Investigational Medical Device

What is an investigational medical device?

An investigational medical device is one that is the subject of a clinical study designed to evaluate the effectiveness and/or safety of the device.

All clinical investigations of devices must have an approved IDE (Investigational Device Exemption) from the FDA or be exempt from the IDE regulations before beginning a clinical investigation of a significant risk device.

Who Must Apply for an IDE?

The sponsor of the clinical trial is responsible for submitting the IDE application to FDA and obtaining Institutional Review Board (IRB) approval before the study can begin. Foreign companies wanting to conduct a clinical study in the U.S. MUST have a U.S. sponsor. Under certain circumstances, the clinical investigator may wish to submit an IDE and would, therefore, also act as the sponsor of the study.

When is an IDE from the FDA not required?

Studies involving devices that are considered to be a non-significant risk (NSR): An IDE from the FDA is not needed for research when the sponsor provides a brief explanation of why the device is NSR and the IRB agrees with the sponsor’s explanation.

How are investigational medical devices classified?

There are two possible classifications for investigational medical devices:

  1. Significant Risk (SR) or
  2. Non-Significant Risk (NSR)

What is the Difference between Significant and Non-Significant Risk Devices?

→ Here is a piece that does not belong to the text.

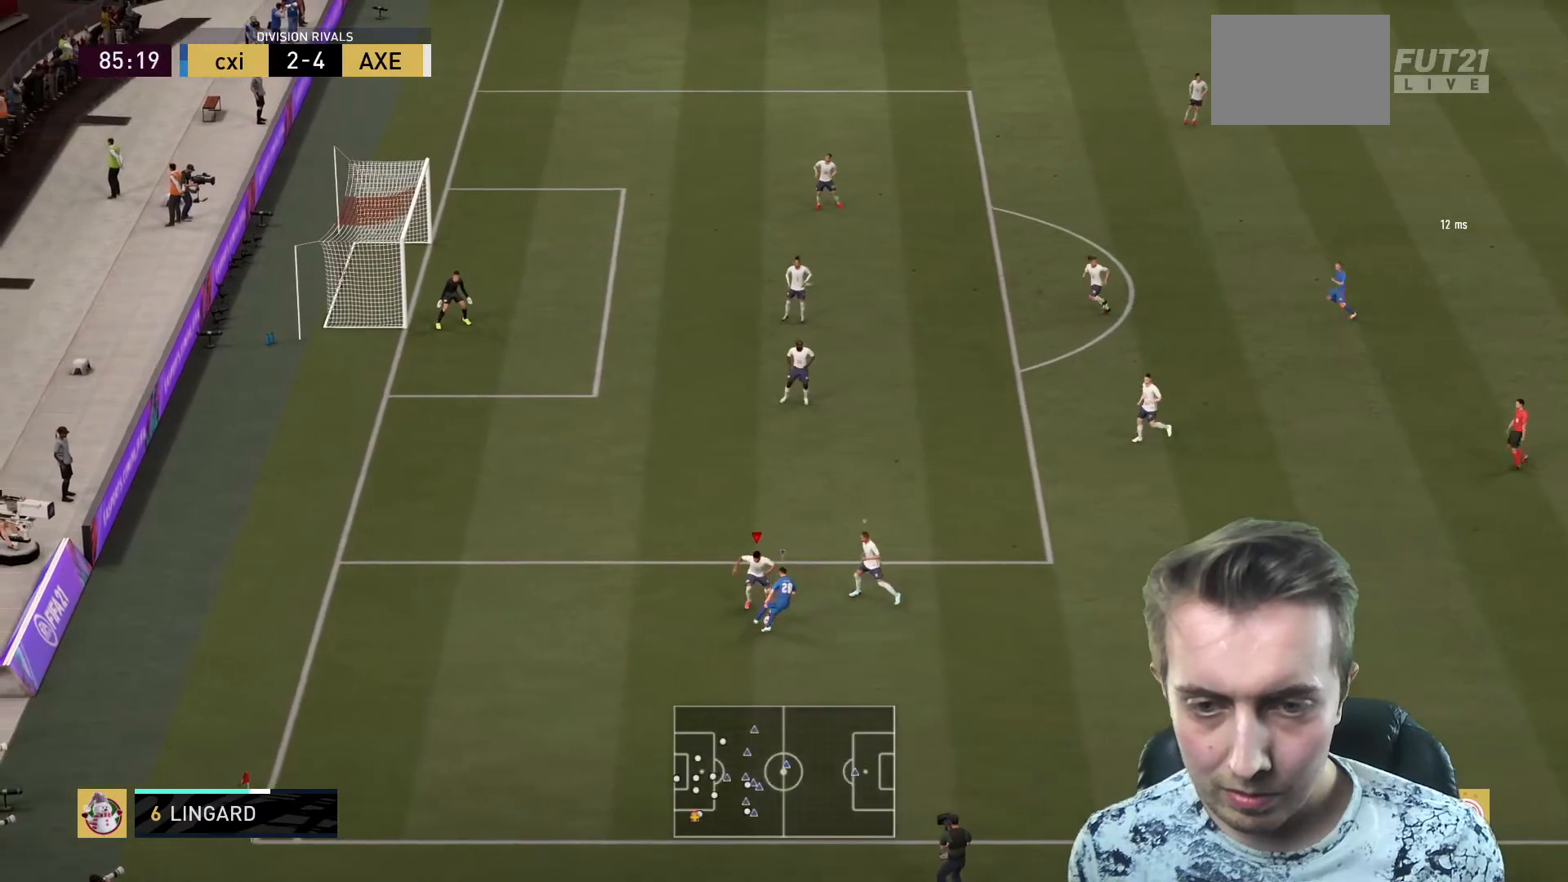
{"buttons": ["L2", "R2"], "left_stick": "right", "right_stick": "center", "events": [[100, "B", "down"], [100, "R2", "down"], [100, "left_stick", "left"], [301, "B", "up"], [301, "left_stick", "down-left"], [434, "left_stick", "right"]]}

The distinctions between the two device risk categories are:

  1. An SR device poses a “potential for serious risk to the health, safety, or welfare of a subject.” Such devices may only be studied under an Investigational Device Exemption (IDE) granted by the FDA.
      A device is SR (and requires an IDE) if it:

    • is intended as an implant, or
    • is purported or represented to be for use in supporting or sustaining human life, or
    • is for the use of substantial importance in diagnosing, curing, mitigating, or treating disease, or otherwise preventing impairment of human health; or
    • otherwise presents a potential for serious risk to a subject’s health, safety, or welfare.
  2. Non-significant risk devices do not meet the above definition. The assessment of whether or not a device study represents an NSR is initially made by the sponsor/investigator. The IRB will then determine if the NSR designation is appropriate. If the IRB disagrees with the NSR claim, it will require the sponsor/investigator to submit an IDE application to the FDA.

Exemption for Devices

If something is determined to be a device, one must then determine if the device is exempt from FDA regulations.

A custom device is exempt unless the device is being used to determine safety or effectiveness for commercial distribution.

  1. A legally marketed device when used in accordance with its labeling
  2. A diagnostic device complies with the labeling requirements and if the testing is noninvasive, does not require an invasive sampling procedure, does not introduce energy into a subject, and does not penetrate or pierce the skin.
  3. Consumer preference testing, testing of a modification, or testing of a combination of devices if the devices are legally marketed) [that is, the devices have an approved PMA, cleared Premarket Notification 510(k), or are exempt from 510(k)] AND if the testing is not for the purpose of determining safety or effectiveness and does not put subjects at risk;
  4. A device intended solely for veterinary use;
  5. A device shipped solely for research with laboratory animals and contains the labeling “CAUTION – Device for investigational use in laboratory animals or other tests that do not involve human subjects.”
  6. A custom device
    • Necessarily deviates from devices generally available or from an applicable performance standard or premarket approval requirement in order to comply with the order of an individual physician or dentist;
    • Is not generally available to, or generally used by, other physicians or dentists;
    • Is not generally available in finished form for purchase or for dispensing upon prescription;
    • Is not offered for commercial distribution through labeling or advertising; and
    • Is intended for use by an individual patient named in the order of a physician or dentist, and is to be made in a specific form for that patient, or is intended to meet the special needs of the physician or dentist in the course of professional practice.
  7. Computer programs may be medical devices – it depends on the specific program and exactly what it does.
  8. Medical Mobile Apps: Mobile medical applications (apps) may be considered a device.